ʔummaẗ أُمَّة , pl. ʔumam
ID 035 • Sw – • NahḍCon • BP 248 • APD … • © SG | 15Feb2021
√ʔMː (ʔMM)
1a nation, people; 1b community; 2 generation – WehrCowan1979.
▪ eC7 1 (people, nation, community) Q 35:24 wa‑ʔin min ʔummaẗin ʔillā ḫalā fīhā naḏīrun ‘there has not been a community, but came to it [lit., passed away in it] a warner’; 2 (party, category of people) Q 3:104 wa‑l‑takun minkum ʔummaẗun yadʕūna ʔilà ’l‑ḫayri ‘let there be a community from among you [also interpreted as: let zou all turn out to be a community] that calls to goodness’; 3 (crowd) Q 28:23 wa‑lammā warada māʔa Madyana waǧada ʕalayhi ʔummaẗan min‑a ’l‑nāsi yasqūna ‘and when he arrived at the water of Midian, he found a crowd of people watering [their flocks]’; 4 (common belief, tradition) Q 43:22 bal qālū ʔinnā waǧadnā ʔābāʔanā ʕalà ʔummaẗin wa‑ʔinnā ʕalà ʔāṯārihim muhtadūna ‘no indeed!, they say, “We saw our fathers following this common belief; we are guided by their footsteps”’; 5 (period of time) Q 12:45 wa‑qāla ’llaḏī naǧā minhumā wa‑’ddakara baʕda ʔummaẗin ‘then the one who gained freedom of the two, remembering [Joseph] after a while, said’; 6 (fixed, determined time) Q 11:8 wa‑la‑ʔin ʔaḫḫarnā ʕanhum‑u ’l‑ʕaḏāba ʔilā ʔummaẗin maʕdūdaẗin ‘if We delay the chastisement till a determined point in time’; 7 (organised society) Q 6:38 wa‑mā min dābbatin fī ’l‑ʔarḍi wa‑lā ṭayrin yaṭīru bi‑ǧanāḥayhi ʔillā ʔumamun ʔamṯālukum ‘[there are] no creatures in the earth, nor birds that fly with their two wings, but [that they are] [organised] communities like yourselves’; 8 (epitome of Godliness, a man alone, one of a kind) Q 16:120 ʔinna ʔIbrāhīma kāna ʔummaẗan ‘Abraham was truly an example, an epitome of godniness’.
▪ Jeffery 1938: »Apparently a borrowing from the Jews.1
Hbr אםה is a tribe, or people, and the אוםה of the Rabbinic writings was widely used.

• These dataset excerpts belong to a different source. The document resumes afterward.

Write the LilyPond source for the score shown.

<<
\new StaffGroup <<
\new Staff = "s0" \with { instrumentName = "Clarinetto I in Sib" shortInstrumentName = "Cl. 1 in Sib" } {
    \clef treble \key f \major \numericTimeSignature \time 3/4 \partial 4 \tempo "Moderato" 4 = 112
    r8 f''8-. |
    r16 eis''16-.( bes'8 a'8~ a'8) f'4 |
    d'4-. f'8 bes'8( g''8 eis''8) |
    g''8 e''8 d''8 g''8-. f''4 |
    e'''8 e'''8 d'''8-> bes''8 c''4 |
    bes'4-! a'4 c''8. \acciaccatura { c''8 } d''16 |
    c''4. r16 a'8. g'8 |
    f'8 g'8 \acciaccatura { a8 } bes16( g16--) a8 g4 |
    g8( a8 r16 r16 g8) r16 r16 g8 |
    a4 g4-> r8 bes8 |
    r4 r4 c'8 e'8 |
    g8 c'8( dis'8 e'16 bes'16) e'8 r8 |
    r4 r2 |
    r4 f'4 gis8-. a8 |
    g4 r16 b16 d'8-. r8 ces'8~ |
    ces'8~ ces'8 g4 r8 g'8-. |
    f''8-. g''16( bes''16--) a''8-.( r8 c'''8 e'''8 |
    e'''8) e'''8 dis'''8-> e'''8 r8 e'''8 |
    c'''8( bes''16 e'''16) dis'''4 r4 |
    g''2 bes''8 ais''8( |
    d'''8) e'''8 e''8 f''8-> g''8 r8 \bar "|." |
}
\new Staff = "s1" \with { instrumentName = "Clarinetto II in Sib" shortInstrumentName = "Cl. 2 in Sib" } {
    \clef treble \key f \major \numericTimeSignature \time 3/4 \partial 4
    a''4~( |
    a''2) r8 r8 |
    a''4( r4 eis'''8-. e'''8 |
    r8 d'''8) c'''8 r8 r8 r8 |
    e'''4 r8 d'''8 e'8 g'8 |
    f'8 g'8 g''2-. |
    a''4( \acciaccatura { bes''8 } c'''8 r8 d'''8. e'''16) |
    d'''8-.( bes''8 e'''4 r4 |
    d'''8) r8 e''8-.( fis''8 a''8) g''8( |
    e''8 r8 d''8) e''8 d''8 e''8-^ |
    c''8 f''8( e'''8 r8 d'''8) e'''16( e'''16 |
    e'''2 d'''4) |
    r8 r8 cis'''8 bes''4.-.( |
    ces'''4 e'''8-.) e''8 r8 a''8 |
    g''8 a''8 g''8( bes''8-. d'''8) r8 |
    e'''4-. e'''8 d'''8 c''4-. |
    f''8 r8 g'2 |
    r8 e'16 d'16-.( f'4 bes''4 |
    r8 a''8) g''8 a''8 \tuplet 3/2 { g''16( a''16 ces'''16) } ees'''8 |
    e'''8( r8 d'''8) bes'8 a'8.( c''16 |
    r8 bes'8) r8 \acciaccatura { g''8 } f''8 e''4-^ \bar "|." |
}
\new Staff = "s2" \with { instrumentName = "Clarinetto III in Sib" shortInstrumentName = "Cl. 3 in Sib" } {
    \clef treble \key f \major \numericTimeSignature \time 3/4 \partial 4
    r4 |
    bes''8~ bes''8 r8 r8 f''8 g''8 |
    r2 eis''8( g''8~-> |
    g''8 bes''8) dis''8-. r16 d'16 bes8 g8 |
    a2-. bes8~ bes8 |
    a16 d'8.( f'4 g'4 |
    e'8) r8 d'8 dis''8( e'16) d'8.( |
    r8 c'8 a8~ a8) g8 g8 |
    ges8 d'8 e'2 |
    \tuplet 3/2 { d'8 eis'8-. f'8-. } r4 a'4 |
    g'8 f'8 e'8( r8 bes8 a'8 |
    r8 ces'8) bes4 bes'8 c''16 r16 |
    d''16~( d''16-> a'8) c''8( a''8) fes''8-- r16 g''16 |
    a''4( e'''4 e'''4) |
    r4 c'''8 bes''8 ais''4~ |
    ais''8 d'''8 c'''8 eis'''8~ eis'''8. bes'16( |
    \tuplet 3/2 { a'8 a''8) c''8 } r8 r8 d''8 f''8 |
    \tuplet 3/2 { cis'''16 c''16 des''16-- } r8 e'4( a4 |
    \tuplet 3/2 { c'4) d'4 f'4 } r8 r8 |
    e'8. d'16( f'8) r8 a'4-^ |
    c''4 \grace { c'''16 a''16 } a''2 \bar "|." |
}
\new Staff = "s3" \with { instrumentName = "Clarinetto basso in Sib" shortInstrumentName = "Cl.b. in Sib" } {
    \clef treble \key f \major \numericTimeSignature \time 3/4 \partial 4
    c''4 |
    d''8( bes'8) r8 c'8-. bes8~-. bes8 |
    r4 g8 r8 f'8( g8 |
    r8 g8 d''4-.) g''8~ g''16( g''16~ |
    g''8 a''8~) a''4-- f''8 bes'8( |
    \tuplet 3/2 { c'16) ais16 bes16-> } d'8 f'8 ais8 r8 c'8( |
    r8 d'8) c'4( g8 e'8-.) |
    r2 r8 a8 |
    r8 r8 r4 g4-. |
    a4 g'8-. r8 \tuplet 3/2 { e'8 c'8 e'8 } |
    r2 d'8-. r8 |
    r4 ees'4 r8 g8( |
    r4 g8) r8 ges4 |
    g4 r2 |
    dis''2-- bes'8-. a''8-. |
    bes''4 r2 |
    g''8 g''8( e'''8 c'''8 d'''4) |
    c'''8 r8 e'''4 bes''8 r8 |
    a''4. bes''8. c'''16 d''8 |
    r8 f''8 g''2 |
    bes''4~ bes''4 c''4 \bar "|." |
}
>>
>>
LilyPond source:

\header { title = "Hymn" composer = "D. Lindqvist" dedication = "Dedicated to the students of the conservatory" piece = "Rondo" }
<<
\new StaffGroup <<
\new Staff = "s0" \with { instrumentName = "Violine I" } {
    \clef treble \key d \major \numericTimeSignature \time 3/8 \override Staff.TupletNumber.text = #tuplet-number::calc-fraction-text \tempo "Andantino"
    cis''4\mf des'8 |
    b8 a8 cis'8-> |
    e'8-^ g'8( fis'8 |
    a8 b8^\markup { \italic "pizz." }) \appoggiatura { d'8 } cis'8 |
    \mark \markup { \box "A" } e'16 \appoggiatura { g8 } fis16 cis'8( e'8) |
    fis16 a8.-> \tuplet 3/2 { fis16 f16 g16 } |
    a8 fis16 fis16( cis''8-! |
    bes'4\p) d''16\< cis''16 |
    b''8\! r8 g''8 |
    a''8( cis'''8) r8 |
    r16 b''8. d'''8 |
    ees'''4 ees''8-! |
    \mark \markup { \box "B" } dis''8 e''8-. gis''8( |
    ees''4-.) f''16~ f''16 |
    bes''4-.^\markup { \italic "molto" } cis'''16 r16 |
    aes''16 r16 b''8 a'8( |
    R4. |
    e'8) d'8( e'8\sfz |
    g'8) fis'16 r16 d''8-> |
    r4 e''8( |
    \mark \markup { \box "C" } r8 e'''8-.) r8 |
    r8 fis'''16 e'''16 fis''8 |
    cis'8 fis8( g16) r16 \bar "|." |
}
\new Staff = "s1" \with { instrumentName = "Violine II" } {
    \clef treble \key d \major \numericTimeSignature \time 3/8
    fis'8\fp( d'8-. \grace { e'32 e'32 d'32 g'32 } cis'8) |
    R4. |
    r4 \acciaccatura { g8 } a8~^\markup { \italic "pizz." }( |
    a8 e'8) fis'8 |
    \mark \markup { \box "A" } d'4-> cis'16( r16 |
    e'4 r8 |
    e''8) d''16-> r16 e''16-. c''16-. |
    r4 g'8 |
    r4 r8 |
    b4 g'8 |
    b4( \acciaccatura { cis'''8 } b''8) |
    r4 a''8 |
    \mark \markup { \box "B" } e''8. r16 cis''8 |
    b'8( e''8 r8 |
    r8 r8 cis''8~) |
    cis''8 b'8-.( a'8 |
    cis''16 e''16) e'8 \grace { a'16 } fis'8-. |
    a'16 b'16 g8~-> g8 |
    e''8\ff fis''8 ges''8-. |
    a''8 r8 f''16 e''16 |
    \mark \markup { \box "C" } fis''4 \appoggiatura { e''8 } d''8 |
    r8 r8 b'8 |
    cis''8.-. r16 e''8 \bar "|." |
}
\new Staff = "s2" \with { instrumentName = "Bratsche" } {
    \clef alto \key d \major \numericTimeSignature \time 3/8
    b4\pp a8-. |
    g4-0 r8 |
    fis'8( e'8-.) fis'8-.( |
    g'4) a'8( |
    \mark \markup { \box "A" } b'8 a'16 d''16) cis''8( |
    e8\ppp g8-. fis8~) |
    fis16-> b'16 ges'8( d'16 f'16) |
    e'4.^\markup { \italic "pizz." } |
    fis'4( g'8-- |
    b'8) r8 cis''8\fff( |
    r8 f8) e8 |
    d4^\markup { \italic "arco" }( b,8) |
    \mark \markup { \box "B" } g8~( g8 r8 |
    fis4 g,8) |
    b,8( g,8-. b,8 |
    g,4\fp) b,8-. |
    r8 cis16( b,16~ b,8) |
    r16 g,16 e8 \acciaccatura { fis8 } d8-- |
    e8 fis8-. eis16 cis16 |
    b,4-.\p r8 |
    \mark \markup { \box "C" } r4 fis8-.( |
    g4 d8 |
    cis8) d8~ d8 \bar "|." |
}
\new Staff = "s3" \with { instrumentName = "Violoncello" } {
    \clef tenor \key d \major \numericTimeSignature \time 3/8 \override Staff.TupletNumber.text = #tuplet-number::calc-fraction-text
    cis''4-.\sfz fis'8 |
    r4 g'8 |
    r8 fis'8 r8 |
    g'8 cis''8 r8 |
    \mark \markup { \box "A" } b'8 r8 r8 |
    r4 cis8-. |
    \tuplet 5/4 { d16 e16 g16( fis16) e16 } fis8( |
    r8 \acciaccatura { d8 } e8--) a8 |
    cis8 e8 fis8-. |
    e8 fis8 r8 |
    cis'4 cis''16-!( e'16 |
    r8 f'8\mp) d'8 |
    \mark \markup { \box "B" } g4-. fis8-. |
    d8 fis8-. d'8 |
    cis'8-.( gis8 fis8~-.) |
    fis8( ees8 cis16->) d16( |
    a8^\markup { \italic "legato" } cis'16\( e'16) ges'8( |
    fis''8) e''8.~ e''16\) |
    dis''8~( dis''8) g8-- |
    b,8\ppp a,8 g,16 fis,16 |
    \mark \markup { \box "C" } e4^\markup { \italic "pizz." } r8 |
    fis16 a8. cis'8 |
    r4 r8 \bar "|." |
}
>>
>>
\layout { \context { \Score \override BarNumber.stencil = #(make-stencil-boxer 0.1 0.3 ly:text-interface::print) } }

As the word is apparently not a native Sem word at all, but Akk ummatu; Hbr אםה; Aram אוםא, אוםתא; and Syr ʔūmṯā seem all to have been borrowed from the Sum,2
we cannot deny the possibility that the Ar ʔummaẗ is a primitive borrowing from the same source. In any case it was an ancient borrowing, and if we can depend upon a reading בכש האםת ‘at the people’s costʼ in a Safaite inscription,3
we have evidence of its early use in NArabia.«
▪ …
► ʔummaẗ Muḥammad, n.f., Mohammed’s community, the Mohammedans
► al-ʔumam al-muttaḥidaẗ, n.pl.f., the United Nations► ʔammama, vb. II, 1 to nationalize; 2 to dispossess (private property, in a socialist economic system) : denom. ► ʔummī, adj., 1 ↗ʔumm; 2 adj., illiterate, uneducated; n., (pl. -ūn) an illiterate: nisba formation.
► BP#3833ʔummiyyaẗ, n.f., 1 ignorance; 2 illiteracy: abstract formation in iyyaẗ; 3 ↗ʔumawī.
► ʔumamī, adj., 1 international; 2 UNO (in compounds) : nsb-formation from ʔumam, pl. of ʔummaẗ | al-hayʔaẗ al-ʔumamiyyaẗ, al-munaẓẓamaẗ al-ʔumamiyyaẗ, n.f., the United Nations Organization, UNO.
► ʔumamiyyaẗ, n.f., Internationale (as federation of socialist parties): abstr. formation in -iyyaẗ, from ʔumam, pl. of ʔummaẗ.
► taʔmīm, n., nationalization: vn. II.